4
votes

We are trying to query App Engine datastore for some general stats using NDB. They don't need to be 100% accurate (i.e., I'm not concerned about eventual consistency); they just need to reflect generally the count of entities.

With NDB, we are issuing simply something like:

query = MyModel.query(MyModel.source==source, MyModel.created<=some_time).order(-MyModel.created)
count = query.count(keys_only=True)

This is timing out after around 60s. We use entity groups and transactions fairly regularly, but I'm hoping that those would not impact these count queries. We currently have around 4.2M entities of MyModel, though the source filter would be limiting this down to perhaps 210,000.

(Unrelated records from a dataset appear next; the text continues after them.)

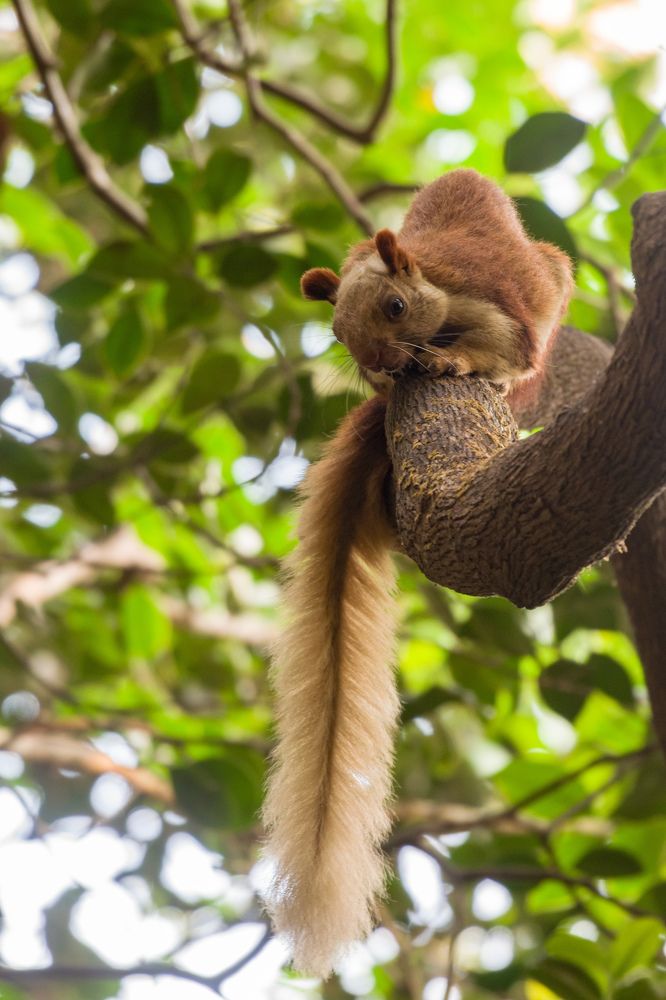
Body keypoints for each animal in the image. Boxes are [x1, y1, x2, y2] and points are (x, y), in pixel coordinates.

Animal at [261, 169, 573, 978]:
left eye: (396, 309)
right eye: (337, 335)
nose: (378, 363)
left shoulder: (494, 308)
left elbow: (504, 350)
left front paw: (460, 366)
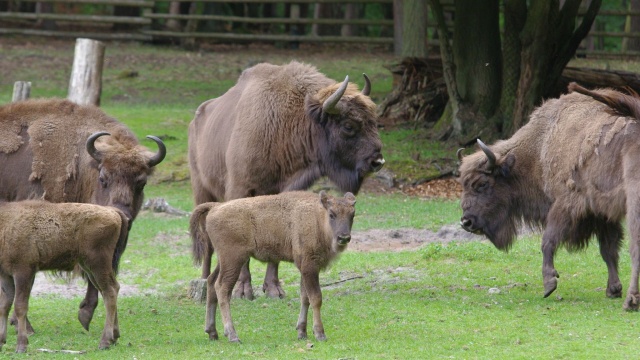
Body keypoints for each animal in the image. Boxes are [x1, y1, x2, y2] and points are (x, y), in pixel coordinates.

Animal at [0, 98, 168, 332]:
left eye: (141, 182)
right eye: (103, 178)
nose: (123, 215)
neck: (82, 165)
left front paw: (85, 314)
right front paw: (24, 326)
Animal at [0, 201, 129, 352]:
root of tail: (114, 212)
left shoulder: (24, 272)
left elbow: (20, 306)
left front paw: (21, 345)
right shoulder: (5, 275)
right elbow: (4, 306)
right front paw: (2, 341)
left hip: (97, 263)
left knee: (110, 291)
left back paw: (105, 341)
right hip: (89, 266)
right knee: (109, 290)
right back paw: (114, 336)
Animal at [189, 60, 384, 300]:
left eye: (374, 122)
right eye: (348, 126)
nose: (377, 161)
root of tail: (197, 119)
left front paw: (274, 288)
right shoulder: (239, 190)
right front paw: (243, 290)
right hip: (201, 188)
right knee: (206, 242)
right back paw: (203, 281)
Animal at [190, 190, 358, 342]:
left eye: (352, 215)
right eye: (332, 214)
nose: (344, 237)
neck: (316, 217)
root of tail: (216, 206)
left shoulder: (304, 270)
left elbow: (305, 297)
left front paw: (302, 332)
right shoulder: (310, 267)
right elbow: (316, 298)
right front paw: (320, 334)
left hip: (224, 261)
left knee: (211, 282)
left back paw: (212, 332)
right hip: (233, 260)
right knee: (222, 288)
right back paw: (232, 335)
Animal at [460, 83, 640, 310]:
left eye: (482, 184)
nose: (466, 222)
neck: (540, 147)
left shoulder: (566, 204)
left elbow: (548, 240)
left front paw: (549, 283)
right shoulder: (601, 214)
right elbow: (608, 249)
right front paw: (613, 289)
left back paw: (631, 301)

Is there an alternate way to count numbers of this magnitude, without a bunch of custom memcache-y logic? Remember, the numbers don't need to be exact, just "generally correct".

1
Typo: of course there should have been a MyModel.query().filter()... in there... - Jason A. Collins
You can just edit the post. Also you can specify your filters as kwargs to query to achieve the same effect. Why do you need order if you are just counting? - bossylobster
You're right - the order is irrelevant - except I use it to target a custom index that already exists in my index.yaml and don't have to create a new one. - Jason A. Collins
Very nice. I'm not sure if this has any impact on the count query though. It'd be nice to find out; I'll see what I can do. - bossylobster

1 Answers

4
votes

I believe the limit, previously 1000, has now been removed. So the practical limit is then how many can be counted before the timeout.

Some similar questions have been asked and normally Sharded Counters are brought up at this point.

But I think you will probably be better off running your counter either as a task (time out goes to 10 minutes) or on a backend (no timeout at all).

As Guido notes in the comments queries cannot take longer than 60 seconds.

EDIT: 1000 limitation was removed some time ago, 1.3.6: Release Notes:

The Datastore no longer enforces a 1000 entity limit on for count and offset. Queries using these will now safely execute until they return or your application reaches the request timeout limit.